On 10 April, the SEC sent Consensys a ‘Wells Notice’ stating its intent to bring enforcement action for violating federal securities laws and that MetaMask is an unregistered broker-dealer. Consensys calls the SEC’s action “unlawful seizure of authority” over Ethereum by the federal regulator. The Ethereum network, of which Lubin is also a co-founder, is decentralised. Consensys wrote: “No individual or group of individuals manages Ethereum or directs its affairs. Ethereum has no management team, no board of directors, no constitutive body of any kind.
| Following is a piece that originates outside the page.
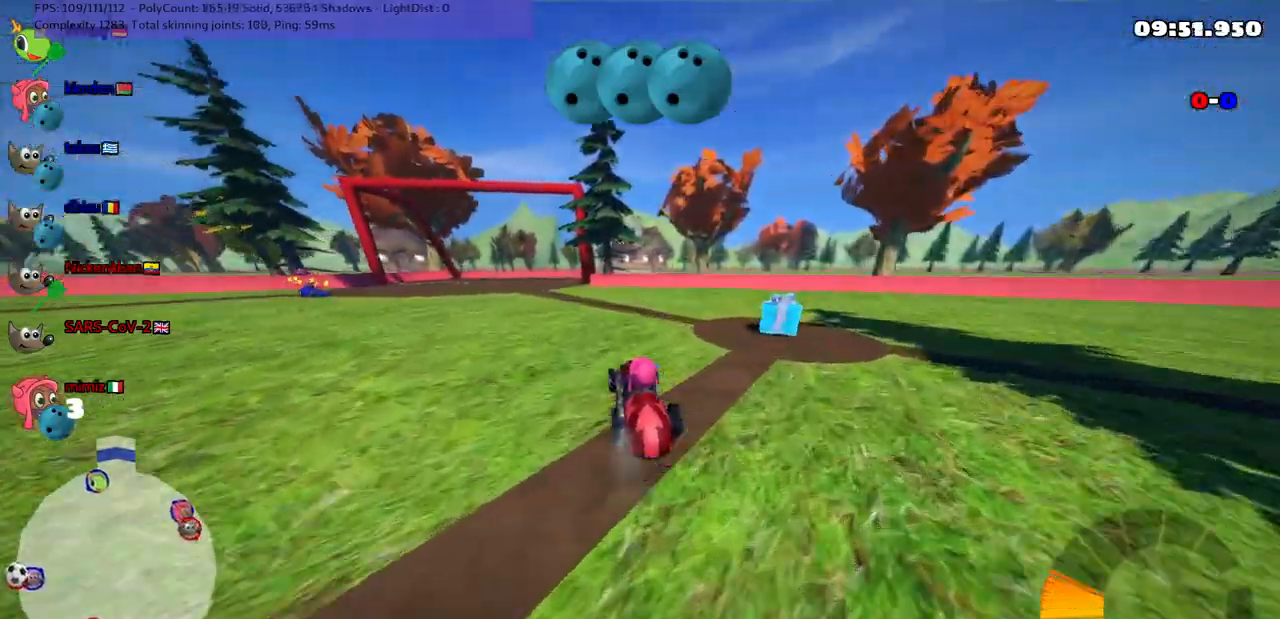
{"keys": ["left", "up"], "events": [[17, "right", "down"], [117, "right", "up"], [300, "right", "down"], [450, "right", "up"], [500, "left", "down"]]}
Rather, as detailed below, Ethereum is organised and develops democratically through the voluntary participation of a shifting mass of thousands of users, code developers, and other stakeholders.”
In its filing, Consensys wrote: “Years into its self-appointed campaign of regulatory escalation – and completely contrary to its conclusion six years ago – the SEC now has decided to claim the right to regulate ETH as a security.” In a statement on its website, Consensys explained: “We took this step for two very basic reasons: (1) the SEC should not be allowed to arbitrarily expand its jurisdiction to include regulating the future of the internet; and (2) the SEC’s reckless approach is bringing chaos to developers, market participants, institutions, and nations who are building or already managing critical systems running on Ethereum, the world’s largest platform for decentralised applications.”
However, the validity of this SEC’s Wells Notice is unclear following the regulator’s approval of spot Ethereum ETFs. Likewise, the status of the legal challenges against a dozen major cryptocurrencies – including Solana’s SOL, Cardano’s ADA and Polygon’s MATIC – that the SEC named as securities in June 2023. Further clarity on the regulatory status of these major cryptocurrencies would likely be another catalyst for renewed broadly digital asset adoption and capital flows.